会議の終わり際、リーゼルが地図の青の大陸側へ目を向けた。
「次回の議題は、センターブルーの動向です。星の塔付近で確認された黒いフードの構成体について、七大罪人の部隊との関連を疑っていましたが、軍務府の照合で一致しない点が出ています」
「一致しない?」
リディアが問う。
「魔力痕跡の色が違いすぎる。センターブルーの生体兵器や魔物指揮個体は、もっと濃い魔獣因子を残します。星の塔で観測された黒銀の粒子は、古代遺構側の反応に近い」
「つまり、あの存在はセンターブルーのものではない可能性があると」
「現段階ではあくまで可能性です。センターブルーが関与していない、という意味ではありません。彼らが呼び起こした別のもの、あるいは彼らも利用しきれていない古代由来の端末という線が浮上しています」
会議室に、重い沈黙が落ちた。センターブルーだけでも厄介である。そこへ、どの国家にも属さない古代由来の存在が絡むなら、星の塔は単なる国際問題ではなく、世界史の底から伸びる手になる。
リディアは、静かに頷いた。
「次回、詳細を聞きます」
「その前に」
グラウ副総監が言った。
「第九華隊長。壁山とおるを御しろ。彼が鍵であれ、危険物であれ、現時点で最も近くにいるのはお前だ。決して感情で庇うな。恐怖で縛るな。使える情報は使い、守るべき線は守れ」
「承知しました」
リディアは頭を下げた。会議室の扉が開く。外の廊下には、世界樹の葉を透かした午後の光が淡く差し込んでいた。白華隊の詰所では今ごろ、ミレイユが不満げにとおるを案内しているはずである。あの二人が再び問題を起こしていないことを、リディアは心から願った。

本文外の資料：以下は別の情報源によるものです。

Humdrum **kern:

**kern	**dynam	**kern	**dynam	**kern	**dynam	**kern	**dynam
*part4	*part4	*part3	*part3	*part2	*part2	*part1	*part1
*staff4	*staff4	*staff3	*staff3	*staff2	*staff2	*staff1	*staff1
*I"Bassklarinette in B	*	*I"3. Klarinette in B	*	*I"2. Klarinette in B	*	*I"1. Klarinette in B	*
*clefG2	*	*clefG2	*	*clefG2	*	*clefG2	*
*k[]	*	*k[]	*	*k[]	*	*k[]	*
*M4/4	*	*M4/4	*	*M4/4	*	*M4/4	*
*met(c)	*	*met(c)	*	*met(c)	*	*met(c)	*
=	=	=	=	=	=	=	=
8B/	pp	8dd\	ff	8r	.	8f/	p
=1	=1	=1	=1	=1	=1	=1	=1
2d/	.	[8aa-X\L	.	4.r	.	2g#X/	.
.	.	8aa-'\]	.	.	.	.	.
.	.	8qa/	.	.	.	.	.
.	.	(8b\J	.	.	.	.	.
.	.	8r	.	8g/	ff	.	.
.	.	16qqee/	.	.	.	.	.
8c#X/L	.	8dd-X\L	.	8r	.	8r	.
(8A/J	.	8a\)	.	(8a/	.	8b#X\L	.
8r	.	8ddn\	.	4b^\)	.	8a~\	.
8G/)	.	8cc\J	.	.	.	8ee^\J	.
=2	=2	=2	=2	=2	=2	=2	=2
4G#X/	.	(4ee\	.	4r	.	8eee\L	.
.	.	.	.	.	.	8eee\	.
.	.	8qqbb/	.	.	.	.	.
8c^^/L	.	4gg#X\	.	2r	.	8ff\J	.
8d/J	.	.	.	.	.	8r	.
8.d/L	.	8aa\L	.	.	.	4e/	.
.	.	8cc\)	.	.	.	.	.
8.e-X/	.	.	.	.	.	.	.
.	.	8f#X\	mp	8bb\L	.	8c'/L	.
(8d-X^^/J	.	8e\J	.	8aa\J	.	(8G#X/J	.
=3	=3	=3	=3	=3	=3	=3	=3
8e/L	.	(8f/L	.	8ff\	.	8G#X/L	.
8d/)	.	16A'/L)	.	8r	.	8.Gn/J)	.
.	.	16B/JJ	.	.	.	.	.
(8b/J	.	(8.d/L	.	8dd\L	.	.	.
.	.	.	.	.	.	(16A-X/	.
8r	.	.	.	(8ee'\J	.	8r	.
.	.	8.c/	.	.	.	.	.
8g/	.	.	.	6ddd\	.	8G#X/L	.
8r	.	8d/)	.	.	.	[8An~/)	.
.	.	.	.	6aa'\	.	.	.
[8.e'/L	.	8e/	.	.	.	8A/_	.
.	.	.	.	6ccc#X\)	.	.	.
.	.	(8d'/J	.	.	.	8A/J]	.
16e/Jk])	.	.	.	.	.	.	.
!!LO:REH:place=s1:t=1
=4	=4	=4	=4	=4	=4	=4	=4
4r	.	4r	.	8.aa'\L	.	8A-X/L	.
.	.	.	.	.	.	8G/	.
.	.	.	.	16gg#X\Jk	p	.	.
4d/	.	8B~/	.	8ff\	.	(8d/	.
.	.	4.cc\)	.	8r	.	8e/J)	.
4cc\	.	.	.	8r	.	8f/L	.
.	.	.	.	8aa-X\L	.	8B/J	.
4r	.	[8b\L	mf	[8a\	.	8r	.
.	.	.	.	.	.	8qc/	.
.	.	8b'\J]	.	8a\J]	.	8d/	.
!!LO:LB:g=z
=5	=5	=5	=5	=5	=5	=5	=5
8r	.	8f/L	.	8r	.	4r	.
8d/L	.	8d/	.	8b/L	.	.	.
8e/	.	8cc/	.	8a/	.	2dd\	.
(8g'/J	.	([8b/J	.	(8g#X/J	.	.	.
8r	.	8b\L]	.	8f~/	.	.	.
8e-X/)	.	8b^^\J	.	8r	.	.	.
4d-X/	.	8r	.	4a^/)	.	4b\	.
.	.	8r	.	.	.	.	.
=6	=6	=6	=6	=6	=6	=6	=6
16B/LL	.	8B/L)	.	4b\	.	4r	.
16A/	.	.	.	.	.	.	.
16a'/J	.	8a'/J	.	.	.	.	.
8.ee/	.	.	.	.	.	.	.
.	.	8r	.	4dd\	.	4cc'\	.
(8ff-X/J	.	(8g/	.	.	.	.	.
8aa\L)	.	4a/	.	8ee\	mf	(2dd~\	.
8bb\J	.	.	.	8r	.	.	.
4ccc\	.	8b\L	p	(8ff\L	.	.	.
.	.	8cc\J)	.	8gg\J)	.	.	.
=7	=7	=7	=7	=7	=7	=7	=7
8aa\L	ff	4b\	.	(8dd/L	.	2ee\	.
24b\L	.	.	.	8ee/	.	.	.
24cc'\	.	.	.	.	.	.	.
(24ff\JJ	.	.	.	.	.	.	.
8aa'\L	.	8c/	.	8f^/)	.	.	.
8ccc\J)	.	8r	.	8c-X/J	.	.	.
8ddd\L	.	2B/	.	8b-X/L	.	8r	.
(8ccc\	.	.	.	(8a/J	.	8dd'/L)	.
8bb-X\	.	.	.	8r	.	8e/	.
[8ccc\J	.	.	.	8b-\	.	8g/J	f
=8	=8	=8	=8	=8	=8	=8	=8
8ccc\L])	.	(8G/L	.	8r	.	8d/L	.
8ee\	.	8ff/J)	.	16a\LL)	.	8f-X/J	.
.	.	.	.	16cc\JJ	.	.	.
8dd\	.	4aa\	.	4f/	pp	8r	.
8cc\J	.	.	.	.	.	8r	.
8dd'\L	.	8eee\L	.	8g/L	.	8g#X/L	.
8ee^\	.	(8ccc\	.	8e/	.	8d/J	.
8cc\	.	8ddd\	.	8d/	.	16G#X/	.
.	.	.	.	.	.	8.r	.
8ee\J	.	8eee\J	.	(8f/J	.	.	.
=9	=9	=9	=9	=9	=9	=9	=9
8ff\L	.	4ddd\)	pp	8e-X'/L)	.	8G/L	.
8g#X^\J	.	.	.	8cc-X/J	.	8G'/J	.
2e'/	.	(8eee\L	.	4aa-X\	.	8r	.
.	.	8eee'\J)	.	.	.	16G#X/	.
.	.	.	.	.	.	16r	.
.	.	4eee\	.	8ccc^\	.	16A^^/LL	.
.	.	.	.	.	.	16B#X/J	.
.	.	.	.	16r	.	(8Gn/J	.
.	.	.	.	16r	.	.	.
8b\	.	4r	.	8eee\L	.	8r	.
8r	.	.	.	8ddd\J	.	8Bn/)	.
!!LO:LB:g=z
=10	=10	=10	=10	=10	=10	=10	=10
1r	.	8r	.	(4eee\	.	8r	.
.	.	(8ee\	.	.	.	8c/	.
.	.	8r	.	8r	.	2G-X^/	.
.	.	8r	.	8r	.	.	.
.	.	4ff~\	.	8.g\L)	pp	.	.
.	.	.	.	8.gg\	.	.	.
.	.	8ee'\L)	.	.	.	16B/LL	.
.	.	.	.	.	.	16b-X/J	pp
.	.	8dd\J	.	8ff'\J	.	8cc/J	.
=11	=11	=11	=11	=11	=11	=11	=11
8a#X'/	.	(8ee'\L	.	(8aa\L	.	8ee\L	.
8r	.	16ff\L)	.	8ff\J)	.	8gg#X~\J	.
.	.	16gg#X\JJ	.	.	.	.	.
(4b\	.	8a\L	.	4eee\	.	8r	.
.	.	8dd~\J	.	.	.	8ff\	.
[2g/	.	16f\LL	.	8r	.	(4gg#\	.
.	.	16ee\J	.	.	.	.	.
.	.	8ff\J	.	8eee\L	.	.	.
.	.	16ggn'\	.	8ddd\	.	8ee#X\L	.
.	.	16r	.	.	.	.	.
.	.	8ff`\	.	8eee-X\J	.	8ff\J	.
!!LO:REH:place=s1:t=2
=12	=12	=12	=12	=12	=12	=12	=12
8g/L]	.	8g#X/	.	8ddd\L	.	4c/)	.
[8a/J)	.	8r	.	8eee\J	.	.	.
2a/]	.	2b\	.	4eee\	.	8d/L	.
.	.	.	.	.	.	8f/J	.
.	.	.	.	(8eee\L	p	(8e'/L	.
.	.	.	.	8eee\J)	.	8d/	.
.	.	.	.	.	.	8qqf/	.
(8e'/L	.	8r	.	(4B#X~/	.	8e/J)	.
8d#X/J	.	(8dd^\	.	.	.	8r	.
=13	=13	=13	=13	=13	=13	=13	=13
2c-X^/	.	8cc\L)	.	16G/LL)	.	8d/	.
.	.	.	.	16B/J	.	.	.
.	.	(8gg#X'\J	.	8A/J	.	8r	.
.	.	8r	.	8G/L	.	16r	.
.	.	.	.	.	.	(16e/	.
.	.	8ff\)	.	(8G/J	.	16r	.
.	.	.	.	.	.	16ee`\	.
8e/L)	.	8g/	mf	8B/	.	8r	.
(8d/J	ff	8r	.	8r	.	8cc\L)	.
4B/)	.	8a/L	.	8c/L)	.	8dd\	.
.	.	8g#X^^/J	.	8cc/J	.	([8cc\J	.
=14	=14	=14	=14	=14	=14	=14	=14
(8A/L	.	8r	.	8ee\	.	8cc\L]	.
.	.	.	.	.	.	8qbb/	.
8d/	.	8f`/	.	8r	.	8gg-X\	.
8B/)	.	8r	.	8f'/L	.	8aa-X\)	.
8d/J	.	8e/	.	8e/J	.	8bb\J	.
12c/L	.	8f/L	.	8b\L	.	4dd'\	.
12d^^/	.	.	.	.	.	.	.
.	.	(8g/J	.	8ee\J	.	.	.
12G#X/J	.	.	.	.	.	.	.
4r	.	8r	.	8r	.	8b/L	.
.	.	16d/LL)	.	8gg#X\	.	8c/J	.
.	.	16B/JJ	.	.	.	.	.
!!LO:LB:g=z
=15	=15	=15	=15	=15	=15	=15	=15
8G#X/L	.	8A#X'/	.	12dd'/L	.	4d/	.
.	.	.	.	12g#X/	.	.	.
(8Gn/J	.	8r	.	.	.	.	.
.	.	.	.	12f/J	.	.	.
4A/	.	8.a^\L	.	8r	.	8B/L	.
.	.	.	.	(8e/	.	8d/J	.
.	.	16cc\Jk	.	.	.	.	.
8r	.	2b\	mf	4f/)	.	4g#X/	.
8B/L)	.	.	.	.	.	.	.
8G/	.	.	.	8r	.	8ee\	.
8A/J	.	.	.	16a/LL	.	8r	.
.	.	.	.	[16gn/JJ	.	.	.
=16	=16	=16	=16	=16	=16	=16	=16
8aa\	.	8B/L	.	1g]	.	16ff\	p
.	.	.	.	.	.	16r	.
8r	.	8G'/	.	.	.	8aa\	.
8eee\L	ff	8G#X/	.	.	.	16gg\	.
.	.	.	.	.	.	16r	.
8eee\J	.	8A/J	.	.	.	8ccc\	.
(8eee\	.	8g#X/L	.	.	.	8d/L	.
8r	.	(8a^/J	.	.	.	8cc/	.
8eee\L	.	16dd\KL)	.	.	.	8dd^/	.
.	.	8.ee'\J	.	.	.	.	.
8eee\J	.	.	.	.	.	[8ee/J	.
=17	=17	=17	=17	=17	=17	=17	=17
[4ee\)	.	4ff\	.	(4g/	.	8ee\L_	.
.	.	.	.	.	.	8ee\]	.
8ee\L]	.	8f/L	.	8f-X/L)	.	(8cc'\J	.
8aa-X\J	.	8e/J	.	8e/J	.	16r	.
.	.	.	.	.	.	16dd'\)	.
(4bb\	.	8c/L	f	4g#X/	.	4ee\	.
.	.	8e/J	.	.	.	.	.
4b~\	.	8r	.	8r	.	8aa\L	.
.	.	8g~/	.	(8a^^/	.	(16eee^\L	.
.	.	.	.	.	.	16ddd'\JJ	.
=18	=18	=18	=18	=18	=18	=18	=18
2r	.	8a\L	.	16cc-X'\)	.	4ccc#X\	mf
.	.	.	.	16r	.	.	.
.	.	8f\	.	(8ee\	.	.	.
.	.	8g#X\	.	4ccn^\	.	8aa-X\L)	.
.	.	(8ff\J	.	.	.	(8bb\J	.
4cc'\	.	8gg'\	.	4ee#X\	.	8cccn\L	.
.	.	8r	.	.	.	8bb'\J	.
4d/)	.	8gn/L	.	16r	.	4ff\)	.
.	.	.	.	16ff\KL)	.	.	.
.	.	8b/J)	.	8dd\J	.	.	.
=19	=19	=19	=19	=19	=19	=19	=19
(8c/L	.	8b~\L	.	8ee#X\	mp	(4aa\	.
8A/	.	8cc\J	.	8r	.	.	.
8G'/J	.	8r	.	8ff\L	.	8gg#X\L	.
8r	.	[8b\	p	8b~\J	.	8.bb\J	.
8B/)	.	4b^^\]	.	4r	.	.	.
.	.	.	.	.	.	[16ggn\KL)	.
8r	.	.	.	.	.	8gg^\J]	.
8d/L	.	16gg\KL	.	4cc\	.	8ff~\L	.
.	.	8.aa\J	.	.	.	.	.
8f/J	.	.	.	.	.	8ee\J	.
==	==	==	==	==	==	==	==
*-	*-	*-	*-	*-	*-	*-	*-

同じころ、白華隊の休憩庭では、ミレイユがとおるへ言っていた。
「次は訓練棟だ。逃げるなよ?」
「逃げません。心だけは少し帰省していますけど」
「帰らせるな」
「そこも管理対象なんですか」
「当然だ」
リディアの願いは、半分ほど手遅れだったかもしれない。
壁山とおるの王都生活は、案内役という名の監視、監視という名の訓練、訓練という名の胃痛を伴って、着実に白華隊の日常へ組み込まれつつあった。そして王城の奥では、星の塔で見た黒いフードの正体が、センターブルーという分かりやすい敵国の影だけでは説明できないものとして、静かに輪郭を変え始めていた。